I’ve barely begun a new book, Secular Cycles by Peter Turchin and Sergey A. Nefedov, both Russian with Ph.D.s, I’m not even done with the freakin’ Introduction, but a report from The New York Times rings an interesting bell in conjunction with it:
The Trump administration is considering bypassing Congress to grant a $100 billion tax cut mainly to the wealthy, a legally tenuous maneuver that would cut capital gains taxation and fulfill a long-held ambition of many investors and conservatives.
Steven Mnuchin, the Treasury secretary, said in an interview on the sidelines of the Group of 20 summit meeting in Argentina this month that his department was studying whether it could use its regulatory powers to allow Americans to account for inflation in determining capital gains tax liabilities. The Treasury Department could change the definition of “cost” for calculating capital gains, allowing taxpayers to adjust the initial value of an asset, such as a home or a share of stock, for inflation when it sells.
“If it can’t get done through a legislation process, we will look at what tools at Treasury we have to do it on our own and we’ll consider that,” Mr. Mnuchin said, emphasizing that he had not concluded whether the Treasury Department had the authority to act alone. “We are studying that internally, and we are also studying the economic costs and the impact on growth.”
Add in the lone piece of legislation to be passed by Congress and signed into law during this term, the tax ‘reform’ bill, which, as predicted by independent economists, has resulted in a windfall for the wealthy. Then add the greediness of investors just prior to the Great Recession, as augmented by a couple of recent articles by Professor Pearlstein referenced here, and it all adds up to a feeding frenzy by those who already have more than enough.
And in Turchin and Nefedov’s book?
Such a happy state (for the elites) cannot continue for long. First, expansion of elite numbers means that the amount of resources per elite capita begins to decline. This process would occur even if the total amount of surplus stayed constant. But, second, as general population grows closer to the carrying capacity, surplus production gradually declines. The combination of these two trends results in an accelerating fall of average elite incomes.
The dynamic processes described above also have a sociopsychological aspect. During the good times the elites become accustomed to, and learn to expect, a high level of consumption (this is the growing extravagance of noble households” of Dobb and Sweezy). An additional elements, as pointed out by Sweezy, is the ever-increasing quantity and variety of goods available to the elites as a result of urbanization….Modern studies of consumption level expectations suggest that people generally aim at matching (and if possible exceeding) the consumption levels of their parents. …
The deteriorating economic conditions of the elites during the late stagflation phase of the secular cycle do not affect all aristocrats [elites] equally. While the majority are losing ground, a few lineages, by contrast, are able to increase their wealth. The growing economic inequality results from the operation of what some sociologists call the “Matthew effect”… [pp. 10-11]

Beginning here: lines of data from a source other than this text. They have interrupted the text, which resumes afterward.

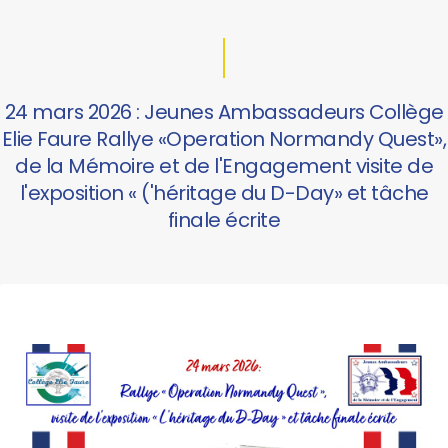
24 mars 2026 : Jeunes Ambassadeurs Collège
Elie Faure Rallye «Operation Normandy Quest»,
de la Mémoire et de l'Engagement visite de
l'exposition « ('héritage du D-Day» et tâche
finale écrite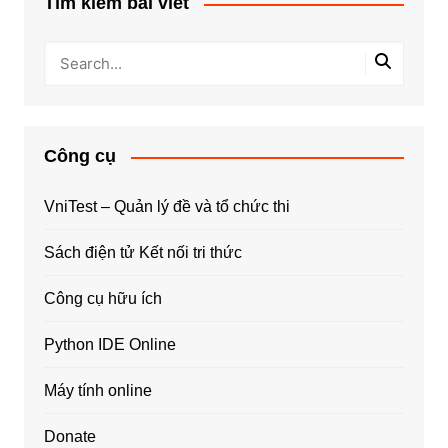
Tìm kiếm bài viết
Công cụ
VniTest – Quản lý đề và tổ chức thi
Sách điện tử Kết nối tri thức
Công cụ hữu ích
Python IDE Online
Máy tính online
Donate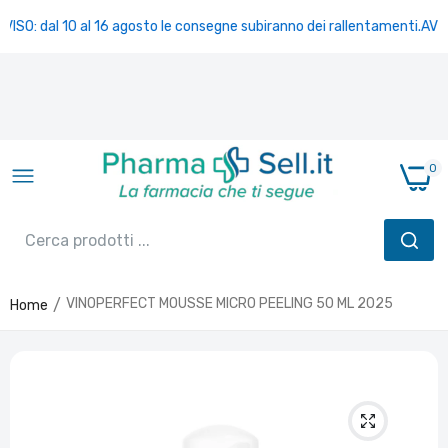
VISO: dal 10 al 16 agosto le consegne subiranno dei rallentamenti.
AVVI
0
VINOPERFECT MOUSSE MICRO PEELING 50 ML 2025
Home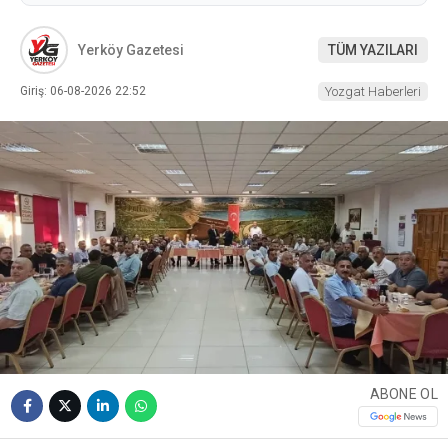
Yerköy Gazetesi
TÜM YAZILARI
Giriş: 06-08-2026 22:52
Yozgat Haberleri
ABONE OL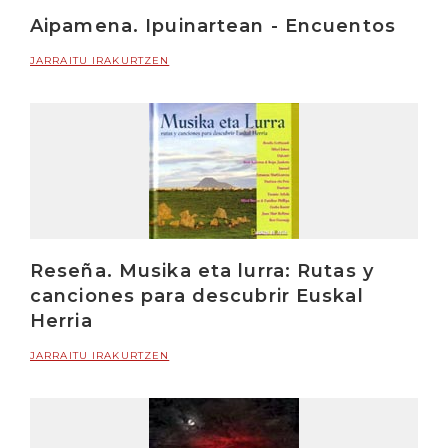
Aipamena. Ipuinartean - Encuentos
JARRAITU IRAKURTZEN
Reseña. Musika eta lurra: Rutas y
canciones para descubrir Euskal
Herria
JARRAITU IRAKURTZEN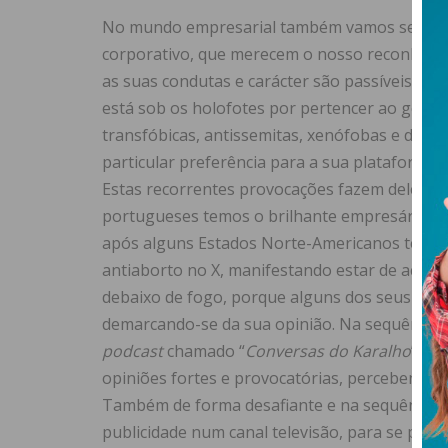
No mundo empresarial também vamos sendo 
corporativo, que merecem o nosso reconhecim
as suas condutas e carácter são passíveis de
está sob os holofotes por pertencer ao gover
transfóbicas, antissemitas, xenófobas e de ma
particular preferência para a sua plataforma d
Estas recorrentes provocações fazem dele, n
portugueses temos o brilhante empresário Mi
após alguns Estados Norte-Americanos terem 
antiaborto no X, manifestando estar de acord
debaixo de fogo, porque alguns dos seus “
emb
demarcando-se da sua opinião. Na sequência d
podcast
chamado “
Conversas do Karalho
”, c
opiniões fortes e provocatórias, percebendo q
Também de forma desafiante e na sequência d
publicidade num canal televisão, para se para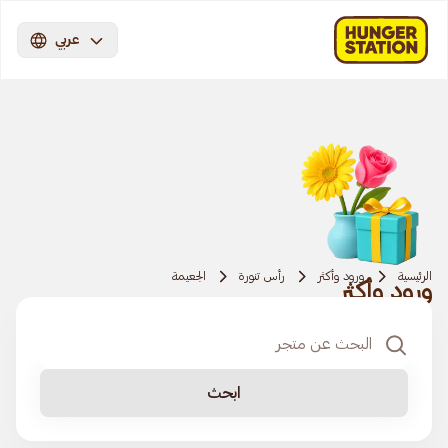
عربي
الرئيسية
ورود وأكثر
رأس تنورة
الجعيمة
ورود وأكثر
ابحث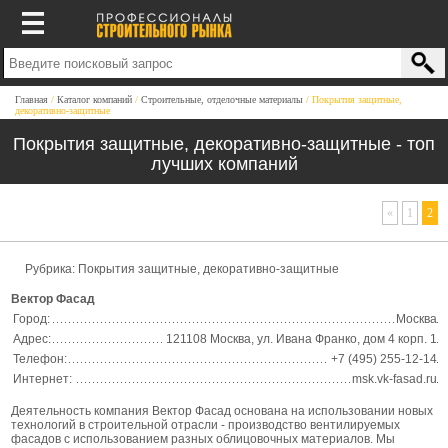
Главная
Каталог компаний
Строительные, отделочные материалы
Покрытия защитные,
декоративно-защитные
Покрытия защитные, декоративно-защитные - топ
лучших компаний
«
1
2
Рубрика:
Покрытия защитные, декоративно-защитные
Вектор Фасад
Город:
Москва
Адрес:
121108 Москва, ул. Ивана Франко, дом 4 корп. 1
Телефон:
+7 (495) 255-12-14
Интернет:
msk.vk-fasad.ru
Деятельность компания Вектор Фасад основана на использовании новых
технологий в строительной отрасли - производство вентилируемых
фасадов с использованием разных облицовочных материалов. Мы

(All typos mine.) It’ll be fascinating to see how this book applies to our current era, and to make some guesses concerning our current position in the secular cycle and how we might expect our economy to respond to the growing rapacity of the elite part of our society. A key question will be whether their materialistic urges will surge out of control, or if they’ll heed the moralistic requests that the sinking balance of a very rich, if lopsided, society be saved from utter poverty. While carrying capacity was certainly the most important economic measure of the medieval ages, I don’t know if that still applies to today. We’re not yet at mass “soup kitchen” stage, and it’s not clear to me that this’ll happen, unless climate change destroys substantial portions of our arable land.
But it won’t get read fast. Dense prose will slow me down.